Innovation in developing new treatments for neurological conditions is driving regulatory change, which, in turn, fuels opportunities for entrepreneurs focused on aging seniors, according to Abby Miller Levy, managing partner at Primetime Partners, an investment firm focused on longevity tech and one of Isaac Health's backers.

"Outside of pediatrics, maternity and oncology, every healthcare issue is an older adult issue," Miller Levy said during a Bloomberg Tech event in New York City. "We are investing in everything from the social determinants of health to fitness, nutrition, mental health and social connectivity, all of those pieces of aging well, as well as some pretty direct healthcare IT around telemedicine, cardiac rehab and remote patient monitoring."

Several other startups have launched in this space such as Harmonic Health, which provides a variety of tech-enabled patient care and coordination services to help providers deliver comprehensive dementia care to their Alzheimer’s, dementia and Parkinson’s patients. Rippl launched in 2022 aiming to pioneer a new care model by expanding access to wraparound mental health care for seniors. And Los Angeles-based Bold recently nabbed $17 million in a series A funding round to build up its virtual exercise programs for aging adults.

Brain health and dementia care have become top priorities for many health systems as new treatments are developed, Bruch said. "We are where oncology was 30 years ago," he noted.

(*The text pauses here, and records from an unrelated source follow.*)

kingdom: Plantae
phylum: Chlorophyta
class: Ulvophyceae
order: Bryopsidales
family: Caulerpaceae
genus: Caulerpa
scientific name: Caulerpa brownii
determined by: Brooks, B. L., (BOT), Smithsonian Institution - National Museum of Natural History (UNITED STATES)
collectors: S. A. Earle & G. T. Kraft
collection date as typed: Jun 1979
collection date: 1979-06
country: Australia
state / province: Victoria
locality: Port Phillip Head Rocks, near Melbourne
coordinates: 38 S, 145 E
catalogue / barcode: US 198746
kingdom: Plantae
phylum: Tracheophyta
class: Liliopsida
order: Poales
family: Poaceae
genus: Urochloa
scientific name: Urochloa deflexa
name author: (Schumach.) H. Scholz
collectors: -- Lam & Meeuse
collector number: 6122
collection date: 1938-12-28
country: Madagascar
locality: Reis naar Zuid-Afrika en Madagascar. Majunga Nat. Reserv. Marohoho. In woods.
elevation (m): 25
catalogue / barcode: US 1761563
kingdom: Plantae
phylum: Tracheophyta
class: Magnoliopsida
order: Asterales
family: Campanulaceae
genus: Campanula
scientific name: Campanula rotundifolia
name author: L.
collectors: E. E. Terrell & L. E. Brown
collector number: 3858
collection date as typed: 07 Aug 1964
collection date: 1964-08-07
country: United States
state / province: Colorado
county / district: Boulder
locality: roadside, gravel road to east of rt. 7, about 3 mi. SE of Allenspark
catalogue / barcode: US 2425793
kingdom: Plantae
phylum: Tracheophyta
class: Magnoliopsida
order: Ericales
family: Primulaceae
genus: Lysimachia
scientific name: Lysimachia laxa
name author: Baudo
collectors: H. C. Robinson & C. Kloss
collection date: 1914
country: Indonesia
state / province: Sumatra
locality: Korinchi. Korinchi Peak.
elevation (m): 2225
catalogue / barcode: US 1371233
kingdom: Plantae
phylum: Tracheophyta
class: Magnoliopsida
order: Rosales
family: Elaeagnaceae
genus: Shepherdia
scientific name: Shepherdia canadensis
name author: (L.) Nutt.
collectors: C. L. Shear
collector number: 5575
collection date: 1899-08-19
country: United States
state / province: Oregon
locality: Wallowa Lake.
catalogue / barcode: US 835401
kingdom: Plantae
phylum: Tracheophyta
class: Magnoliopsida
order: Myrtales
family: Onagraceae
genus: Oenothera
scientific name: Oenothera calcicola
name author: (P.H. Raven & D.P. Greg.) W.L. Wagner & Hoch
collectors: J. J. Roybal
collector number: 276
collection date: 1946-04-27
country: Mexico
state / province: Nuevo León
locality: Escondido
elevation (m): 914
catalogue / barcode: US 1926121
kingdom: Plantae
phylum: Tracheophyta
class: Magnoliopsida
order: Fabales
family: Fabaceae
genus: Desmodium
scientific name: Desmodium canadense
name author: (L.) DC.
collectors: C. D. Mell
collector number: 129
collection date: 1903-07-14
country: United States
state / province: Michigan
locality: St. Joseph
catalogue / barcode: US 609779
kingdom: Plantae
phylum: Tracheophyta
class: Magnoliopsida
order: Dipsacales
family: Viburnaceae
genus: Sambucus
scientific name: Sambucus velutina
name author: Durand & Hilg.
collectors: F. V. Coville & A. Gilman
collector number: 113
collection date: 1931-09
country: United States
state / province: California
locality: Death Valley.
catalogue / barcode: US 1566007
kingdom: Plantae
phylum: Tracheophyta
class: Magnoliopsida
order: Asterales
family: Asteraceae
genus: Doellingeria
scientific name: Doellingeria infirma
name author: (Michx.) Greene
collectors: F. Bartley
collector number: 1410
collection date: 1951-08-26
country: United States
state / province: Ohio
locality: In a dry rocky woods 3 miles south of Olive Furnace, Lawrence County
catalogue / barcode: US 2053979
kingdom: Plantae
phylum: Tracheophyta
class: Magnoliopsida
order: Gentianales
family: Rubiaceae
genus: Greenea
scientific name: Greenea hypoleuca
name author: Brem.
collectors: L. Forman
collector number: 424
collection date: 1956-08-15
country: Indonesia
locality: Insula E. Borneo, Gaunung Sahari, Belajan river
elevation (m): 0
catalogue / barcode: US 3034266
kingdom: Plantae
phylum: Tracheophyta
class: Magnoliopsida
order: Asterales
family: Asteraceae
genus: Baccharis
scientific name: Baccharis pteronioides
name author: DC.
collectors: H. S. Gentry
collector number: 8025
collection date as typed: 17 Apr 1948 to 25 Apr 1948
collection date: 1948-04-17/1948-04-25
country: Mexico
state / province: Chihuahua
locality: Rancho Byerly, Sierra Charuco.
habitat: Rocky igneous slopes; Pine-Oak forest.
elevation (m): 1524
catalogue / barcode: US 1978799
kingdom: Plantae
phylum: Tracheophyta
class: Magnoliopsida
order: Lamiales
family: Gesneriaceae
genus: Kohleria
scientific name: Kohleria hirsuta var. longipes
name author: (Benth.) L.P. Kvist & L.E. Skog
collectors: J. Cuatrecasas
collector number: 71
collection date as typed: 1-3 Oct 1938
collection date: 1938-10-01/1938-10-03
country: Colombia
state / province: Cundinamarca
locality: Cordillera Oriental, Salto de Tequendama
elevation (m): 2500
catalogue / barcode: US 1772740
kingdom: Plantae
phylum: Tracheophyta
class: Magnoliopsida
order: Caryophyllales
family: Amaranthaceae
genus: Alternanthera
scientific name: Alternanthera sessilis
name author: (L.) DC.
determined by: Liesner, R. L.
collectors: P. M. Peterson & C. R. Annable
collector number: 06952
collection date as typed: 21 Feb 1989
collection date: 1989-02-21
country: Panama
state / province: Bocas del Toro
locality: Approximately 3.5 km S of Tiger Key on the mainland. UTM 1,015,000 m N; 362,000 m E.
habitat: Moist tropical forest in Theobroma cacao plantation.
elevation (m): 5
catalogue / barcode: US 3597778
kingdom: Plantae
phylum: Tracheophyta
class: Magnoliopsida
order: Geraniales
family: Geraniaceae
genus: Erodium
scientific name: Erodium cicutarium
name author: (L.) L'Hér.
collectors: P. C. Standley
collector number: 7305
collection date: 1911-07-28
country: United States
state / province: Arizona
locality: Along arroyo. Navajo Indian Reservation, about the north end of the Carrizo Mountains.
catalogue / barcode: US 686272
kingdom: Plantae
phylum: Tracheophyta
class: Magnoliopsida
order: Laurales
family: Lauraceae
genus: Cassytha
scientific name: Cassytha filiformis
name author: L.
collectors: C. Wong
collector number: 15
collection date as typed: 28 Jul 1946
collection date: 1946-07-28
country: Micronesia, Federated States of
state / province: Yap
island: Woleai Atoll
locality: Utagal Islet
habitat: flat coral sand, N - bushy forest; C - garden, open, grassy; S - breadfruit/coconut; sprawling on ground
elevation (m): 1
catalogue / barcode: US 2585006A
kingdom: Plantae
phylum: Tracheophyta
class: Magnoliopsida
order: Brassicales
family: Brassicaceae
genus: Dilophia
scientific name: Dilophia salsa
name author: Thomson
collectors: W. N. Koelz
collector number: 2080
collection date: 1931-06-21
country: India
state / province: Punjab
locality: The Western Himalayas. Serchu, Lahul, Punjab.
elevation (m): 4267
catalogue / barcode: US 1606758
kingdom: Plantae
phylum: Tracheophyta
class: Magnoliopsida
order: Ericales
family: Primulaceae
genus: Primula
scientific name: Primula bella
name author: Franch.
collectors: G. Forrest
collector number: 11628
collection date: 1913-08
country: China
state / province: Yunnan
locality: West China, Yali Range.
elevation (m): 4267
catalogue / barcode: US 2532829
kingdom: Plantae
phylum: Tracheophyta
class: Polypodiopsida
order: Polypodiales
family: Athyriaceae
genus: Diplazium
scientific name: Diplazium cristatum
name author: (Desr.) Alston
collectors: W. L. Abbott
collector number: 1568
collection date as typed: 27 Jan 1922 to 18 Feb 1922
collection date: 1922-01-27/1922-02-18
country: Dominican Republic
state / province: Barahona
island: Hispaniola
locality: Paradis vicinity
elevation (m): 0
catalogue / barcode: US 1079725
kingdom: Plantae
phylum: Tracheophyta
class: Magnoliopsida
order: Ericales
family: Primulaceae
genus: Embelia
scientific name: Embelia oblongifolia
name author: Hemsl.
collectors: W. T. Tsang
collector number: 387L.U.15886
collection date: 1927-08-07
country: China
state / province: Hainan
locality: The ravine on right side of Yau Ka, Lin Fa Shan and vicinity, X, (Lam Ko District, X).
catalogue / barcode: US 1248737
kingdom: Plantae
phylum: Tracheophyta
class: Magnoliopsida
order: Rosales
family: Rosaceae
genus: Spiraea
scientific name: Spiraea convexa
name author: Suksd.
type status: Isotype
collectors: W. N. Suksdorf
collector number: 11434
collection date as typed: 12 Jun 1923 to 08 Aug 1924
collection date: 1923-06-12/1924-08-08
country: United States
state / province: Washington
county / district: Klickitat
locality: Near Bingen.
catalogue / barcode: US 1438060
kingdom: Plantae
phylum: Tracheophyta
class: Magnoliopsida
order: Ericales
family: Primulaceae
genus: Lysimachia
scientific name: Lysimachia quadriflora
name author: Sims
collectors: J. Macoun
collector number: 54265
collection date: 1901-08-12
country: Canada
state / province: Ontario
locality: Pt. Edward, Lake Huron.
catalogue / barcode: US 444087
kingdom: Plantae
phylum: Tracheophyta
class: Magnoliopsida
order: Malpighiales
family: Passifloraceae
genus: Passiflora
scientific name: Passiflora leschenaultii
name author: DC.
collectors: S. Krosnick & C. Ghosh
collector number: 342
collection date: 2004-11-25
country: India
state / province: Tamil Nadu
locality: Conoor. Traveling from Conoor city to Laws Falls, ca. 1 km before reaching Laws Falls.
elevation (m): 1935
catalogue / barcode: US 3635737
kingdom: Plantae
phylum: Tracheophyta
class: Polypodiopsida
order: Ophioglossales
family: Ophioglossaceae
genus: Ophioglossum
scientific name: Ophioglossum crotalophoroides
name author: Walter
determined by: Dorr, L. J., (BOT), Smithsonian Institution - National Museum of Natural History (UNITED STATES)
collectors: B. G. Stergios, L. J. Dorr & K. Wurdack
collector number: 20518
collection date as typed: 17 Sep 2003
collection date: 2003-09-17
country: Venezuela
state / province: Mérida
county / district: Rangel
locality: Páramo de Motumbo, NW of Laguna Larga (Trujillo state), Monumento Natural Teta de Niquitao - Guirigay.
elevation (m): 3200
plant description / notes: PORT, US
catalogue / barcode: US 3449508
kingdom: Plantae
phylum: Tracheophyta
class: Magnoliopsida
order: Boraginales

And that is fueling interest from investors in startups in the neurology care space.

“We are currently at a historic inflection point for brain health with the first full FDA-approved disease-modifying treatment for early-stage Alzheimer’s disease, and the company's commitment to innovation, coupled with the vast potential size of the brain health market, strongly aligns with our vision for the future of healthcare,” said Karen Page, general partner at B Capital, in a statement.